+++ Data for this exercise +++
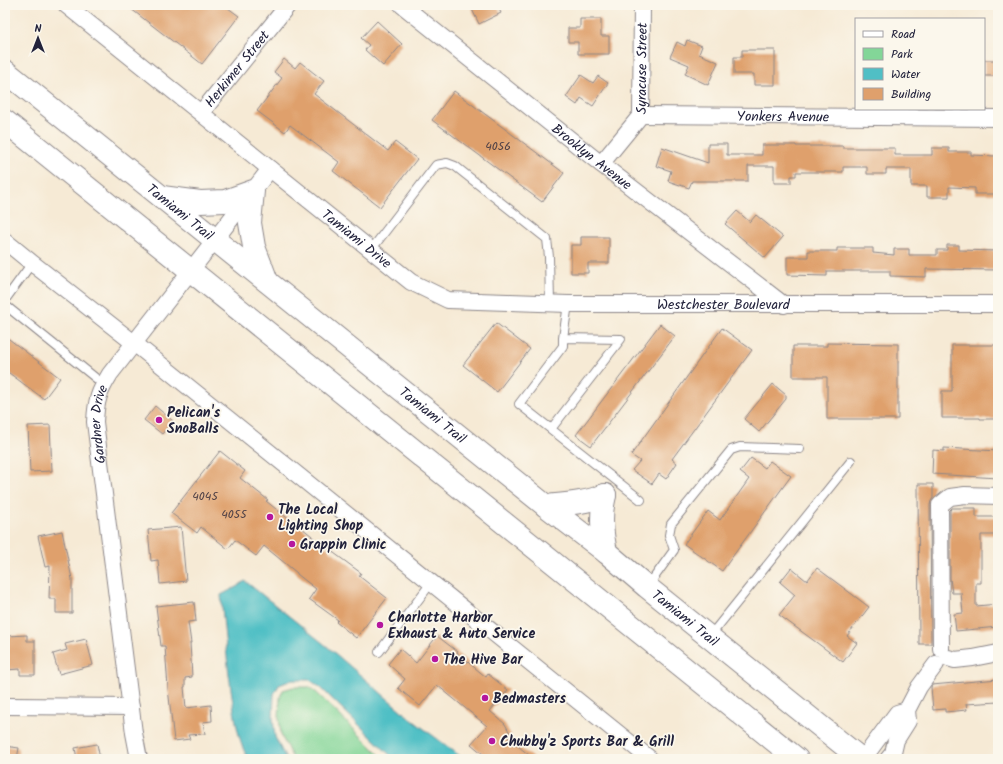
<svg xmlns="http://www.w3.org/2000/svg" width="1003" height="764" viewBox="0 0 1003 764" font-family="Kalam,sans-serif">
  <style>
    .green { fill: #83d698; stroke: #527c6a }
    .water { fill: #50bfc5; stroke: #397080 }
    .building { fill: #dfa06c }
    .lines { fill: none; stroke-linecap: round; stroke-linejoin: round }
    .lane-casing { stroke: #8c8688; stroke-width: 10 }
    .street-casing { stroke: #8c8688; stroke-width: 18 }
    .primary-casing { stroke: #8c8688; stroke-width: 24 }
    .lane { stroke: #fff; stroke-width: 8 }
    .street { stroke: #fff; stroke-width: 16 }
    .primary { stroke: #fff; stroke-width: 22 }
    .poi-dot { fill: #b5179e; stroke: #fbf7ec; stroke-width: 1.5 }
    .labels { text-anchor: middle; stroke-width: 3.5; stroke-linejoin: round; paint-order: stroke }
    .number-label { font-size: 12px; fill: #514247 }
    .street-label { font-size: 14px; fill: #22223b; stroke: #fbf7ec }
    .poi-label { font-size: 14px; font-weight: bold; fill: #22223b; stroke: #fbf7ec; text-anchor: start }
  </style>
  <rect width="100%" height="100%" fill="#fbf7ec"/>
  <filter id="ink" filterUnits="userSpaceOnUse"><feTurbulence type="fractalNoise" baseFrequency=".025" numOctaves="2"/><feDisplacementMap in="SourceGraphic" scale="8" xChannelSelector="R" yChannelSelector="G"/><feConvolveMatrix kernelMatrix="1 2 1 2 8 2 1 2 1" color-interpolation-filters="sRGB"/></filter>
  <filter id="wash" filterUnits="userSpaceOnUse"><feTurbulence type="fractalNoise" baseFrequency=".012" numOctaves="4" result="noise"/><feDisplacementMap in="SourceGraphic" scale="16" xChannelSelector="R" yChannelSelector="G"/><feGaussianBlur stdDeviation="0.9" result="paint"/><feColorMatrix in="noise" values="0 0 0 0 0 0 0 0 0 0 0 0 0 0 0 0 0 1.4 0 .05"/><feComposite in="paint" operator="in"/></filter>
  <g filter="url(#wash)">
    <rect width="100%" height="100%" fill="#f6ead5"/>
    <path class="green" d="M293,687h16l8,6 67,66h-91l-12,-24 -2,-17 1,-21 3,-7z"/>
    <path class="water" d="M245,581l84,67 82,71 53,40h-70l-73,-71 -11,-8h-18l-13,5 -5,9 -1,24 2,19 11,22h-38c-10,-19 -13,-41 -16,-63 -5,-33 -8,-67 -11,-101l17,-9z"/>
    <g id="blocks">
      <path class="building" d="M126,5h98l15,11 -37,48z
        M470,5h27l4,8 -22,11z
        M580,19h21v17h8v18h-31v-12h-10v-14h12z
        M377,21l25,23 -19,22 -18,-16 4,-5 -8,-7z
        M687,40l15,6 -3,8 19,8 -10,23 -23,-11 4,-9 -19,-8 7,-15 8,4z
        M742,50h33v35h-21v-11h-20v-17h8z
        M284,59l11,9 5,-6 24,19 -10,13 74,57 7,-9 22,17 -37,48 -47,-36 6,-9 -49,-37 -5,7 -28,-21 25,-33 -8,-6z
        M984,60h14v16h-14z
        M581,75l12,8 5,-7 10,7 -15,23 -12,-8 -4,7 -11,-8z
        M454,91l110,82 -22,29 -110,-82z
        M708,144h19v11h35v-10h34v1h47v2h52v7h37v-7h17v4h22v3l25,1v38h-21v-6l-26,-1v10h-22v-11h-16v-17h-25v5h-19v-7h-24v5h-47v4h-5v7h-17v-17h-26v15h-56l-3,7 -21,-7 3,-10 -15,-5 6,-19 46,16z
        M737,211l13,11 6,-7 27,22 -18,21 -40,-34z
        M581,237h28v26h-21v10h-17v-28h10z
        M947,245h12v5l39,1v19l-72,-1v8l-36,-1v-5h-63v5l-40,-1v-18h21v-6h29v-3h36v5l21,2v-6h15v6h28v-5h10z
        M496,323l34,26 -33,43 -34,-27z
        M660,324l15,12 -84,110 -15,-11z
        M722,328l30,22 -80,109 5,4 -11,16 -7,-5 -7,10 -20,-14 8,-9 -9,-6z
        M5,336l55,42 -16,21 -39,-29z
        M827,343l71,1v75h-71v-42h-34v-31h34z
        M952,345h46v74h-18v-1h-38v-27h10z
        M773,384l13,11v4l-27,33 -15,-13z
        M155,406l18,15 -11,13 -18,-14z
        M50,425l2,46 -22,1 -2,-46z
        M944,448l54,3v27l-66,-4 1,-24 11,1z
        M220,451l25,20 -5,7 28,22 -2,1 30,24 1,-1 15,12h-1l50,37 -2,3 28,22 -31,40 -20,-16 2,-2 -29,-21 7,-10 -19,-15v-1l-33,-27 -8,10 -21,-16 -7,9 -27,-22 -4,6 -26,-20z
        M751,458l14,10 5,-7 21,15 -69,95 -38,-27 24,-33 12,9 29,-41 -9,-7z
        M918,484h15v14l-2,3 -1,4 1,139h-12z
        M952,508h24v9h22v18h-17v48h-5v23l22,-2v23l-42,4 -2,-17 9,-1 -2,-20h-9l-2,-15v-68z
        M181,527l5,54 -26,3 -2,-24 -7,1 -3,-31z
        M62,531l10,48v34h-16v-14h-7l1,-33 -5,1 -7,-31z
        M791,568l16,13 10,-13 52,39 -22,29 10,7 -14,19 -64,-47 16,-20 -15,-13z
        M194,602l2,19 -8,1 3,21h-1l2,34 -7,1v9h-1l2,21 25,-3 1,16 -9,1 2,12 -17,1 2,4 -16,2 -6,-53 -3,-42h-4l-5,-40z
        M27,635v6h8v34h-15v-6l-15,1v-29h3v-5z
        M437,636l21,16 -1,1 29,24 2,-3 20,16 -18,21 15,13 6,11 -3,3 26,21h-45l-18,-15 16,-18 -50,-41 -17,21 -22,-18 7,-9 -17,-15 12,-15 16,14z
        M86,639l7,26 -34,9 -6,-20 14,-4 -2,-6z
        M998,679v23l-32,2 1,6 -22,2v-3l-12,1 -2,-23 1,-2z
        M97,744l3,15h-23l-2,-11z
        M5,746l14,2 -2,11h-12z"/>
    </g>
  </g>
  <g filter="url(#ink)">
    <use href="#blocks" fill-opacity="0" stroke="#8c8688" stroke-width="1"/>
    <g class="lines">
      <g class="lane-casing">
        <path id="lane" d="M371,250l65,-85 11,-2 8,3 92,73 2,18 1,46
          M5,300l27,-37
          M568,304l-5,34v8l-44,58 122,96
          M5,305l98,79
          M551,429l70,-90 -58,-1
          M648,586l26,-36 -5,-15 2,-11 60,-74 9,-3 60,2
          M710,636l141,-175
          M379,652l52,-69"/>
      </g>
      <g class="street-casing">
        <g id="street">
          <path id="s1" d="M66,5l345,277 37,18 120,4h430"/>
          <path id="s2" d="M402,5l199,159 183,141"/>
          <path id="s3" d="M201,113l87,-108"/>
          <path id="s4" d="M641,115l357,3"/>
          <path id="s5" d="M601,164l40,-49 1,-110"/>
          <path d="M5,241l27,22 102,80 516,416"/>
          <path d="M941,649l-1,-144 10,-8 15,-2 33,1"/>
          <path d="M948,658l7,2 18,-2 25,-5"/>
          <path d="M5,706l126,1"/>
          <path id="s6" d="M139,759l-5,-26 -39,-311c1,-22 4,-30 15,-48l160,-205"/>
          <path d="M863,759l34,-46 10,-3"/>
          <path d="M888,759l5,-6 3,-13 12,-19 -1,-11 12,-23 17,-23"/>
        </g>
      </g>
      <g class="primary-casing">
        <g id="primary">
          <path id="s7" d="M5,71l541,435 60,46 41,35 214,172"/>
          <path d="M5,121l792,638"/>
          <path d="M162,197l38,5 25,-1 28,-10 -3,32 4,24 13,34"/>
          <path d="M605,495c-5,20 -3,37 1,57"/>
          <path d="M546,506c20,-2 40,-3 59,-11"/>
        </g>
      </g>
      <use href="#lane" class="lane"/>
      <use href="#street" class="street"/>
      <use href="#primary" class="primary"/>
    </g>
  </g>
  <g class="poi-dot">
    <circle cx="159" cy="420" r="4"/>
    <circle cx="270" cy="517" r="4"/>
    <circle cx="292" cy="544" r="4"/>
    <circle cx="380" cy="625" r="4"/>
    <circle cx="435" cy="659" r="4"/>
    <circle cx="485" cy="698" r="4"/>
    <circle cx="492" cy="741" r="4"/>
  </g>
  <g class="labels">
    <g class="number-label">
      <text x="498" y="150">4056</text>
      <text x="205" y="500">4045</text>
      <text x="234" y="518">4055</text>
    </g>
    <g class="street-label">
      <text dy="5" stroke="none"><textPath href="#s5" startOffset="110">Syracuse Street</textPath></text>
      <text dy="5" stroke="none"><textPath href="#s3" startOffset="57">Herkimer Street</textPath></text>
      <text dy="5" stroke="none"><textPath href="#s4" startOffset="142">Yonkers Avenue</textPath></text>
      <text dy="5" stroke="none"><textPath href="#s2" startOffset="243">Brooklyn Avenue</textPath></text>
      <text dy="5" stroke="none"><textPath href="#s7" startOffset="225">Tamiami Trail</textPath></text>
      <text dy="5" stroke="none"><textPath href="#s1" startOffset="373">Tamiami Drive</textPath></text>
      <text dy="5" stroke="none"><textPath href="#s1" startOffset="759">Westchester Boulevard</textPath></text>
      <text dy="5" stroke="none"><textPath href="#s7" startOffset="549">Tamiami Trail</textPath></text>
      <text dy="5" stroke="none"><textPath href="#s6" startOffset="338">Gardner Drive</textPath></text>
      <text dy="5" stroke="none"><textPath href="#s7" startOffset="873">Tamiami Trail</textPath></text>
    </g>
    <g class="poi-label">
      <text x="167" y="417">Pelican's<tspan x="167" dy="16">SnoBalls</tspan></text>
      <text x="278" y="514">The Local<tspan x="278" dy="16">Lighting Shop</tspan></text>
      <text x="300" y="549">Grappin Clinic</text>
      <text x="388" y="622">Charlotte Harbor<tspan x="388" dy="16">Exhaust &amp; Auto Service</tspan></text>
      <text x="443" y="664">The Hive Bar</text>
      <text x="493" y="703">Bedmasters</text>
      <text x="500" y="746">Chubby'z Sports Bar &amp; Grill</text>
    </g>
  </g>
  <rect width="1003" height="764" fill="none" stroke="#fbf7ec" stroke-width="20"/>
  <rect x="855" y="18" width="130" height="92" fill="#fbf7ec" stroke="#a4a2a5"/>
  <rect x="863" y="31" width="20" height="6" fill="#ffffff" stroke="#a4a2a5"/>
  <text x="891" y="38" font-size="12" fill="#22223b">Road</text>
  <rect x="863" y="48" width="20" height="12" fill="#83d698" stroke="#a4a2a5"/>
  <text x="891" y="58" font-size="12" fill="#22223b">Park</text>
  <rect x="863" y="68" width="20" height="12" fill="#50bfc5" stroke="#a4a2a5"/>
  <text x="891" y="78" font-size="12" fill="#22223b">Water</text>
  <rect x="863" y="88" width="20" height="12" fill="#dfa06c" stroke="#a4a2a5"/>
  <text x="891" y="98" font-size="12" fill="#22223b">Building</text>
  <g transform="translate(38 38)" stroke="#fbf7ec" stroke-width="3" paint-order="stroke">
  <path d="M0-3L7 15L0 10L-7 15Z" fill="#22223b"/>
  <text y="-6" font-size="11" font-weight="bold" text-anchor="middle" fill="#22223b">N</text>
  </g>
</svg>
+++
+++ Data for this exercise +++
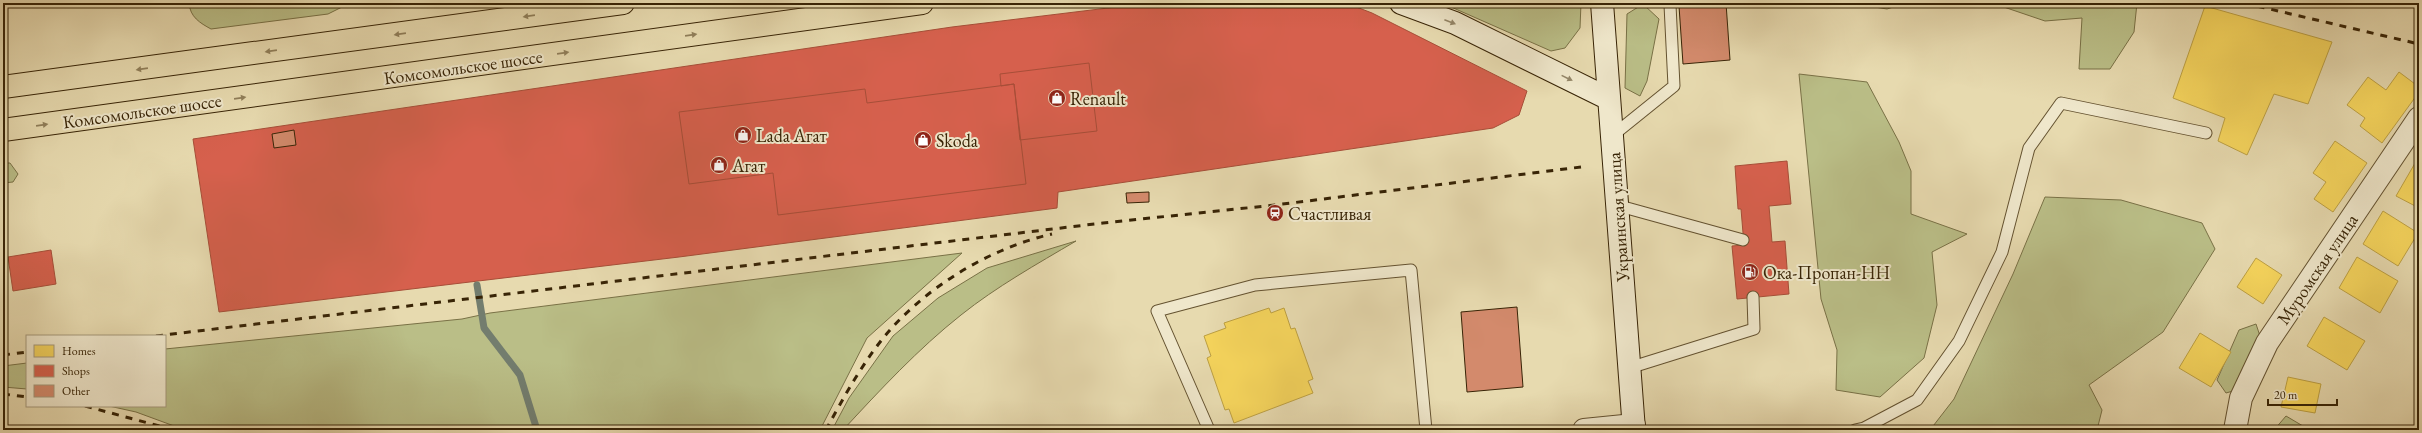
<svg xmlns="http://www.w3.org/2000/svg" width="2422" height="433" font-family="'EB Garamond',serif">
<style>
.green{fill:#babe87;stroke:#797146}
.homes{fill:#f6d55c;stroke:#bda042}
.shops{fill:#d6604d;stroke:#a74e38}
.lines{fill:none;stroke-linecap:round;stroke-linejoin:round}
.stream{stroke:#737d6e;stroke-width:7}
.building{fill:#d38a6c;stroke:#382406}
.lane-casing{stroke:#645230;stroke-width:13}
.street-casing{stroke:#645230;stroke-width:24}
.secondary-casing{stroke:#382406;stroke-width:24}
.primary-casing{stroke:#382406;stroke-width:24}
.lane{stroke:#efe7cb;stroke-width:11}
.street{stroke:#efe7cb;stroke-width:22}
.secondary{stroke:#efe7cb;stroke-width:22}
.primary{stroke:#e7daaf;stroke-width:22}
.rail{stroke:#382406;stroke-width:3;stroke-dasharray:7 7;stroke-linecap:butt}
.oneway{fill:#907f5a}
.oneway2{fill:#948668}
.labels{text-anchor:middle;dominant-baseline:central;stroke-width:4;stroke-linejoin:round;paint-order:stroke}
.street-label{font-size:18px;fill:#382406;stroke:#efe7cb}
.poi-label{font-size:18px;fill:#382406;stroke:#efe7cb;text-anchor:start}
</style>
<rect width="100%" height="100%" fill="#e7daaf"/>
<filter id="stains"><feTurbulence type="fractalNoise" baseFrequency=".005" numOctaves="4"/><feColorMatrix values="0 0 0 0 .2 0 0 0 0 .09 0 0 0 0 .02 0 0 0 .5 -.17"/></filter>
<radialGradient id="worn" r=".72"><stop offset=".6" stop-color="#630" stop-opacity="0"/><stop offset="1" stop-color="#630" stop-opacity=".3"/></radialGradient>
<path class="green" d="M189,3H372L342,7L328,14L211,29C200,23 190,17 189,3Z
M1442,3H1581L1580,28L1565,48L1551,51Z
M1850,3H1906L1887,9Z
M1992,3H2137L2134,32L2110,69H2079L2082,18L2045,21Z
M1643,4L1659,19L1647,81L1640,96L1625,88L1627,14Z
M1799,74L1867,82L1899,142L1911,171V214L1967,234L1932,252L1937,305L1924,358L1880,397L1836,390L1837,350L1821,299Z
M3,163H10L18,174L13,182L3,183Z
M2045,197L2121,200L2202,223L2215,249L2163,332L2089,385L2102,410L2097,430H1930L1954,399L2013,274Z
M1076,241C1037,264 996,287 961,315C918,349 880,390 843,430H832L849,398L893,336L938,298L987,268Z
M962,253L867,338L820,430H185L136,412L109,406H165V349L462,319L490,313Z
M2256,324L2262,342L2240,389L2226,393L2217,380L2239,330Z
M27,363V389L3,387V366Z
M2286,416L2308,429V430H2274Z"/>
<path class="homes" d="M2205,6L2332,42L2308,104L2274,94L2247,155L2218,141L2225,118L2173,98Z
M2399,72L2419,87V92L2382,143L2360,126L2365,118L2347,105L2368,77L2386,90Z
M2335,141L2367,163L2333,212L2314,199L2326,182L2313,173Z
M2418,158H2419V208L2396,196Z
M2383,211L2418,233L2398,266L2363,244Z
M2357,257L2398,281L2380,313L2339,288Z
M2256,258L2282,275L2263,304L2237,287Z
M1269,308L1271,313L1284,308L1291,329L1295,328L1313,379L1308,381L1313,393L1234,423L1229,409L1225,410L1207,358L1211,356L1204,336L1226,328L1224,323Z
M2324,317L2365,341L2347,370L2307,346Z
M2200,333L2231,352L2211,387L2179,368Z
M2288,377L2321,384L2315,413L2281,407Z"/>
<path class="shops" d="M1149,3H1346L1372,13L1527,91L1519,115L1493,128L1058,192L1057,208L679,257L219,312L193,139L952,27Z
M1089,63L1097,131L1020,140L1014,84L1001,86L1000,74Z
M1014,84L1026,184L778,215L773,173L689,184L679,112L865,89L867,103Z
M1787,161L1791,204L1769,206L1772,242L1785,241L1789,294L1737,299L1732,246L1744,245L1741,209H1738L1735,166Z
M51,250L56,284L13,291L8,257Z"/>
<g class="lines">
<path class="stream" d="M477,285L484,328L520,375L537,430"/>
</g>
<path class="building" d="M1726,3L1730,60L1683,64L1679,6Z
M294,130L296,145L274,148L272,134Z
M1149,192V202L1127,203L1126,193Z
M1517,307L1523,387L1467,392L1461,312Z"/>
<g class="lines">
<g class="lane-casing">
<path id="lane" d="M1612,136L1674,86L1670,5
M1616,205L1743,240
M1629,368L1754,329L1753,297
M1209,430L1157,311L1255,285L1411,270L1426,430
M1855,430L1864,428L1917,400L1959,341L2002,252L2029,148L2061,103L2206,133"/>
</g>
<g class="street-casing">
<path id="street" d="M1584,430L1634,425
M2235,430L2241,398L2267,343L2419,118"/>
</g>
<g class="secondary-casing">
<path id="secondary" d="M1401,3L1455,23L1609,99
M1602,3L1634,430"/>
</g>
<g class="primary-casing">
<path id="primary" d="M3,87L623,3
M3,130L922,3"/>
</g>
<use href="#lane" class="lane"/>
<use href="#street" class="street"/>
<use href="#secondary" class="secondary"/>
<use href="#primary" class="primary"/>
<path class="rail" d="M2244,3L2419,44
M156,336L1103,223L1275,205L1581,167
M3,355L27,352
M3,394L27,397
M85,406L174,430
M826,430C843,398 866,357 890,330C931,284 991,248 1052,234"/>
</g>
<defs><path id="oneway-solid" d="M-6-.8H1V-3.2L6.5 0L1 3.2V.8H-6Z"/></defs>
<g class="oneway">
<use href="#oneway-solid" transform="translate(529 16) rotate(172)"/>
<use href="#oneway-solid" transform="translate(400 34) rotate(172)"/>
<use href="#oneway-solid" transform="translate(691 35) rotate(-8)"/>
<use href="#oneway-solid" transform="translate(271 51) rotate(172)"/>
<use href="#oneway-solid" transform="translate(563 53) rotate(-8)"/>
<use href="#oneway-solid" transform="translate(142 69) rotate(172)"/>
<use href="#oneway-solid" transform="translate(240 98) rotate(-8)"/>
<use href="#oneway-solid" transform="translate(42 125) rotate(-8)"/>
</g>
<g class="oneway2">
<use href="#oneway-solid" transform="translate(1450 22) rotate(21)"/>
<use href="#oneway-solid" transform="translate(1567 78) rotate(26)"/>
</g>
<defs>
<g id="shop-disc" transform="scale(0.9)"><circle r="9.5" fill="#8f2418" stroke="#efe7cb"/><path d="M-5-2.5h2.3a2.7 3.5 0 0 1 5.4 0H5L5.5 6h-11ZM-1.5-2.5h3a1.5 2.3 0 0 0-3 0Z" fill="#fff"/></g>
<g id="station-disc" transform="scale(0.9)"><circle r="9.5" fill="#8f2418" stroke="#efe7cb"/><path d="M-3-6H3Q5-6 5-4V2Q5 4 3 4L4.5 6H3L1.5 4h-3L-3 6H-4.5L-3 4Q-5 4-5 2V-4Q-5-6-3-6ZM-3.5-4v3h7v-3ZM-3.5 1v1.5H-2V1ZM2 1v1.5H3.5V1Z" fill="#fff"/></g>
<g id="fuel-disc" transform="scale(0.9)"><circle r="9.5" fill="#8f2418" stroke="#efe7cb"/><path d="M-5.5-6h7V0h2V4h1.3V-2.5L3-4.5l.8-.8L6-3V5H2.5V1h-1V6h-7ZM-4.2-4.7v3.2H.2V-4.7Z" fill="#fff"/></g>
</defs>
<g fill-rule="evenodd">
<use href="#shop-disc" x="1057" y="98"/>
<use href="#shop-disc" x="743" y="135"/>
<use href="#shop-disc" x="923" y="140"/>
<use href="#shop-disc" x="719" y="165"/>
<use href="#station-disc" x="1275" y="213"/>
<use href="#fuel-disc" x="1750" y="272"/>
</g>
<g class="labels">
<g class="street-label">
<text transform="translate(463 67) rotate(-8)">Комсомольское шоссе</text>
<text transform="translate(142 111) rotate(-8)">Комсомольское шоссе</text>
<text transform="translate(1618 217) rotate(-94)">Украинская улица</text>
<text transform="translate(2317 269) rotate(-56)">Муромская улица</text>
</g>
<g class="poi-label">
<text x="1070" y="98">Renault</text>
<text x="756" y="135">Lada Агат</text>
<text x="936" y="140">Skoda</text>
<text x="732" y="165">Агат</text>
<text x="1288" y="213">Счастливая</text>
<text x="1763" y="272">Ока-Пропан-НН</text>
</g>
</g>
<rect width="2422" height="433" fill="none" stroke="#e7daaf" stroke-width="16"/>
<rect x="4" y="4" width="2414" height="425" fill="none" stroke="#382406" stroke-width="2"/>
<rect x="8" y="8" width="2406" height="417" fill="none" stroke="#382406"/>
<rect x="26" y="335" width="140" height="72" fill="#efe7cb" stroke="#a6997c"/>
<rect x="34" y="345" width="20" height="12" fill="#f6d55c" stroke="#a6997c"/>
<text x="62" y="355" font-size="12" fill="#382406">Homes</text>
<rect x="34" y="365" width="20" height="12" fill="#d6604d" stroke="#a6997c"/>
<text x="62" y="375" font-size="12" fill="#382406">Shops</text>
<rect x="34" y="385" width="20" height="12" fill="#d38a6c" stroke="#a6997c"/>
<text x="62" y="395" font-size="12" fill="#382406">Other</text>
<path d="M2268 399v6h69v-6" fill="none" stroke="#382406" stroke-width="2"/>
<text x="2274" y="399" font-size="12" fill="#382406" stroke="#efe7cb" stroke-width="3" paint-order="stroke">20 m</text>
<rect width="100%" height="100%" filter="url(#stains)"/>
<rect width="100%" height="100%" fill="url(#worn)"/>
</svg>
+++
▶ **What the task asks**
How many lines of the entries contain the word "round"? Only the number is wanted.

▶ **Output of the exercise**
4